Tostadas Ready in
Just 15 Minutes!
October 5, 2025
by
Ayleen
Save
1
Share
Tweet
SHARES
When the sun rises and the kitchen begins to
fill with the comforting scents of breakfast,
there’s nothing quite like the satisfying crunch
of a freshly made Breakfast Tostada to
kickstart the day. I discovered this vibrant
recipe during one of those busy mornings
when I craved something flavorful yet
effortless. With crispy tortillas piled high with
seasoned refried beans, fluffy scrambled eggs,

++++++++++

### Exercise details
Copy every single line of the material above that holds "with".

### Task solution
fill with the comforting scents of breakfast,
effortless. With crispy tortillas piled high with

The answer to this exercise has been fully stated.